* Task description: Scan the records beneath this line for the line holding "left elbow: (113, 258)" and the line holding "left shoulder: (142, 87)", then transcribe exactly those two and all lines between.

* Input for this task:
########################################

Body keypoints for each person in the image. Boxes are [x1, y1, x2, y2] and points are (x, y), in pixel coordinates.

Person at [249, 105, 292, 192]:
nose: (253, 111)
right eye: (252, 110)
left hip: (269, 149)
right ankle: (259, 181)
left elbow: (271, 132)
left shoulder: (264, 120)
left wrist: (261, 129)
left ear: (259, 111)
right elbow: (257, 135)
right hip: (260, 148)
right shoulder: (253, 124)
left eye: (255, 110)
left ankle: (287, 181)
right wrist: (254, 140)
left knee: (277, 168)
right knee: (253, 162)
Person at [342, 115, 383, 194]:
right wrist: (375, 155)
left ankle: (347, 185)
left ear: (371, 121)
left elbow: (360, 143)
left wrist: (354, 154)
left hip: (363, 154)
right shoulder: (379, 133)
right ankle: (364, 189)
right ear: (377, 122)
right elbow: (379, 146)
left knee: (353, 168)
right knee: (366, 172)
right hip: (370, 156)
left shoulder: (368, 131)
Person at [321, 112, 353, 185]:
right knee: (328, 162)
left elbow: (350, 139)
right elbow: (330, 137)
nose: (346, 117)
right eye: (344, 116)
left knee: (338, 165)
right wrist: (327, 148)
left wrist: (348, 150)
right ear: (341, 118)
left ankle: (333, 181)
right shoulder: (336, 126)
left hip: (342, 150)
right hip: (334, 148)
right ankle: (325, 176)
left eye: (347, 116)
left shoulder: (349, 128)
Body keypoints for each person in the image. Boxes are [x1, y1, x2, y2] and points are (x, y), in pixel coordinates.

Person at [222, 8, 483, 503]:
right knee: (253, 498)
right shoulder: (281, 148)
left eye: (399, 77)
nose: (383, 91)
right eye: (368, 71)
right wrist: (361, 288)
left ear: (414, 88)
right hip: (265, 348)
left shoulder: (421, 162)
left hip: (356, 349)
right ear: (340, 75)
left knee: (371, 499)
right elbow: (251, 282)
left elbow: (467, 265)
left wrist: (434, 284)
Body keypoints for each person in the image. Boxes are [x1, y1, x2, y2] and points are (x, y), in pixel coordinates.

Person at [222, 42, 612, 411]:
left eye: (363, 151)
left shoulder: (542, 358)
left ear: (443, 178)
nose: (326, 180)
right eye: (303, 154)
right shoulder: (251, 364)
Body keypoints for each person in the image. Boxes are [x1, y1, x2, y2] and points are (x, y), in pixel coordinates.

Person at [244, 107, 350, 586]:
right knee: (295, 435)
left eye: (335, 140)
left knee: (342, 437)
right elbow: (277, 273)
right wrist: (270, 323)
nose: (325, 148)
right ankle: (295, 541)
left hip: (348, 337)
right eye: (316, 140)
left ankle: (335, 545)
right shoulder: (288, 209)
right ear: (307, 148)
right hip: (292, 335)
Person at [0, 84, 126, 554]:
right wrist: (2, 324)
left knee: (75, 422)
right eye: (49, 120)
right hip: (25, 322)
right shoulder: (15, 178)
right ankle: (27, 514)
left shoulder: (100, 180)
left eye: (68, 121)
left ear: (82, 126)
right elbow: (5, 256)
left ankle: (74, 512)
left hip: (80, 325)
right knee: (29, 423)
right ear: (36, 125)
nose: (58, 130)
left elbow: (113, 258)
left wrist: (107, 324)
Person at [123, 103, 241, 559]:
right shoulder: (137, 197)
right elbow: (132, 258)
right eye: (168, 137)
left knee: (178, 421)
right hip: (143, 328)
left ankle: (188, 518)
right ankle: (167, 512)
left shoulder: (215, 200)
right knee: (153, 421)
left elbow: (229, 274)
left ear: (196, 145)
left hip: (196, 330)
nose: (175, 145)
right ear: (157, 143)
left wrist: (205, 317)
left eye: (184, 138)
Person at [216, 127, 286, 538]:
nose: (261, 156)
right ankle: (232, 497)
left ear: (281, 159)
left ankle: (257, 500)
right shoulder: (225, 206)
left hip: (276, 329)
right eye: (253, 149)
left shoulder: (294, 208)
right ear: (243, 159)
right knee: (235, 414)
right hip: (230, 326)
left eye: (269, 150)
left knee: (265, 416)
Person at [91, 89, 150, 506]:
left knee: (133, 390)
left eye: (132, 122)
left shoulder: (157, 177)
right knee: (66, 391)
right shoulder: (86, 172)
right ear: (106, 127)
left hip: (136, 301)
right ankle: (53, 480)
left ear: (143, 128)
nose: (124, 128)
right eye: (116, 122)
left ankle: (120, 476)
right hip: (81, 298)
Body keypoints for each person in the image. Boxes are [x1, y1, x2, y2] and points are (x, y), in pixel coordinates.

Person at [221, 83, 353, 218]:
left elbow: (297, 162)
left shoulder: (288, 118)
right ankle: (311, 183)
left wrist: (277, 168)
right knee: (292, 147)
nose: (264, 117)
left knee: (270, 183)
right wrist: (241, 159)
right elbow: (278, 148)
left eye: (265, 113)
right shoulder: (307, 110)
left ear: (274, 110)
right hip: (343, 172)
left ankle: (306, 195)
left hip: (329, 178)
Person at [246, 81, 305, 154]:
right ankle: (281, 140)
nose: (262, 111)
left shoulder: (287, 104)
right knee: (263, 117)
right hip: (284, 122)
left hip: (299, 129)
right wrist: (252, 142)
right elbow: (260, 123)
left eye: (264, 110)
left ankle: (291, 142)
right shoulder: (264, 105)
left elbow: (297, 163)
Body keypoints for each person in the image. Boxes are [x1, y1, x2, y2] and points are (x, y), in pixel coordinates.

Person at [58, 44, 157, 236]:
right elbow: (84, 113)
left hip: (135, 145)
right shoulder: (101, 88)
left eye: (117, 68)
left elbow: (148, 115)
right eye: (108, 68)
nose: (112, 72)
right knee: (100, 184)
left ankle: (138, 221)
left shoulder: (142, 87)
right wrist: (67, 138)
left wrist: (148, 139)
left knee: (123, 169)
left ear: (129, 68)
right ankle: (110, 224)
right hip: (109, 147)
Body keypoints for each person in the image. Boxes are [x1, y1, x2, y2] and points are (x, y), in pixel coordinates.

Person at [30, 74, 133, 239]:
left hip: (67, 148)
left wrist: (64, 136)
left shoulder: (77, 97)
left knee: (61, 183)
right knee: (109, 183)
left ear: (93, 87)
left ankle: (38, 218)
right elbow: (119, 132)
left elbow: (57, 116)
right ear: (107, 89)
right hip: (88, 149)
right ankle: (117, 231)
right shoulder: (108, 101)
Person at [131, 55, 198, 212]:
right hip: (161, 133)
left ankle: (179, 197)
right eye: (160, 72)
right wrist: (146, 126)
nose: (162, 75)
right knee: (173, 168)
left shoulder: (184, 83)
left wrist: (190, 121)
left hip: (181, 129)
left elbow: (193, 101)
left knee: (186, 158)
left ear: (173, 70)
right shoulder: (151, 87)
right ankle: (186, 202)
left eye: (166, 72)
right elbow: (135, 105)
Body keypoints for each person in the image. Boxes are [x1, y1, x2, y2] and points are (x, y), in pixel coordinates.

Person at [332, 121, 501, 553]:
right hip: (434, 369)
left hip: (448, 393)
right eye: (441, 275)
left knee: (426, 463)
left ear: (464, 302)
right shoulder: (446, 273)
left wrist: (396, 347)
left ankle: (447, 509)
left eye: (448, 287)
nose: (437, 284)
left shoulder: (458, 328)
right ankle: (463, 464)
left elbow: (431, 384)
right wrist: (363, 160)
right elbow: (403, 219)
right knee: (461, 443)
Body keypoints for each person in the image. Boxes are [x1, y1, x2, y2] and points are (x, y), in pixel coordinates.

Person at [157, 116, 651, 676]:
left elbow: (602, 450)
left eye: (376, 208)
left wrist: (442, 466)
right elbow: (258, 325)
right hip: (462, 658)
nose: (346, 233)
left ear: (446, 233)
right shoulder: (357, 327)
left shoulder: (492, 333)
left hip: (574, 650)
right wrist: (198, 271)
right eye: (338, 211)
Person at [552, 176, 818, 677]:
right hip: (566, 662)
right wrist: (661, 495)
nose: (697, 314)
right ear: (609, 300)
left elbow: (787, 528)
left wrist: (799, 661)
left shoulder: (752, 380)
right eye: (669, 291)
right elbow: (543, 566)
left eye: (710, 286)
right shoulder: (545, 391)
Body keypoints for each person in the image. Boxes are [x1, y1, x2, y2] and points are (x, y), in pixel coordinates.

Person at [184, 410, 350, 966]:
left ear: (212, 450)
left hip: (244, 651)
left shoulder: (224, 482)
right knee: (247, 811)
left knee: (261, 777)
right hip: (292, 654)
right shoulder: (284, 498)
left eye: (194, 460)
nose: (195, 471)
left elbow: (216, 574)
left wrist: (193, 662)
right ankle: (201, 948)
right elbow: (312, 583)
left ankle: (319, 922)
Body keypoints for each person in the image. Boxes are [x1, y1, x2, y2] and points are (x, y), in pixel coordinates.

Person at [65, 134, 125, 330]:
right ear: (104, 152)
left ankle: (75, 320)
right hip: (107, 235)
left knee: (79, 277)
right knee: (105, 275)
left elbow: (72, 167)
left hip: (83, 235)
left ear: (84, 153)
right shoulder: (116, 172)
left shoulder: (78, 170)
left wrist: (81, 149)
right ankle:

########################################

* Answer to the problem:
left elbow: (113, 258)
left wrist: (107, 324)
Person at [123, 103, 241, 559]:
right shoulder: (137, 197)
right elbow: (132, 258)
right eye: (168, 137)
left knee: (178, 421)
right hip: (143, 328)
left ankle: (188, 518)
right ankle: (167, 512)
left shoulder: (215, 200)
right knee: (153, 421)
left elbow: (229, 274)
left ear: (196, 145)
left hip: (196, 330)
nose: (175, 145)
right ear: (157, 143)
left wrist: (205, 317)
left eye: (184, 138)
Person at [216, 127, 286, 538]:
nose: (261, 156)
right ankle: (232, 497)
left ear: (281, 159)
left ankle: (257, 500)
right shoulder: (225, 206)
left hip: (276, 329)
right eye: (253, 149)
left shoulder: (294, 208)
right ear: (243, 159)
right knee: (235, 414)
right hip: (230, 326)
left eye: (269, 150)
left knee: (265, 416)
Person at [91, 89, 150, 506]:
left knee: (133, 390)
left eye: (132, 122)
left shoulder: (157, 177)
right knee: (66, 391)
right shoulder: (86, 172)
right ear: (106, 127)
left hip: (136, 301)
right ankle: (53, 480)
left ear: (143, 128)
nose: (124, 128)
right eye: (116, 122)
left ankle: (120, 476)
right hip: (81, 298)
Body keypoints for each person in the image. Boxes are [x1, y1, x2, y2] and points are (x, y), in pixel coordinates.

Person at [221, 83, 353, 218]:
left elbow: (297, 162)
left shoulder: (288, 118)
right ankle: (311, 183)
left wrist: (277, 168)
right knee: (292, 147)
nose: (264, 117)
left knee: (270, 183)
right wrist: (241, 159)
right elbow: (278, 148)
left eye: (265, 113)
right shoulder: (307, 110)
left ear: (274, 110)
right hip: (343, 172)
left ankle: (306, 195)
left hip: (329, 178)
Person at [246, 81, 305, 154]:
right ankle: (281, 140)
nose: (262, 111)
left shoulder: (287, 104)
right knee: (263, 117)
right hip: (284, 122)
left hip: (299, 129)
right wrist: (252, 142)
right elbow: (260, 123)
left eye: (264, 110)
left ankle: (291, 142)
right shoulder: (264, 105)
left elbow: (297, 163)
Body keypoints for each person in the image. Boxes are [x1, y1, x2, y2] and points are (x, y), in pixel coordinates.

Person at [58, 44, 157, 236]:
right elbow: (84, 113)
left hip: (135, 145)
right shoulder: (101, 88)
left eye: (117, 68)
left elbow: (148, 115)
right eye: (108, 68)
nose: (112, 72)
right knee: (100, 184)
left ankle: (138, 221)
left shoulder: (142, 87)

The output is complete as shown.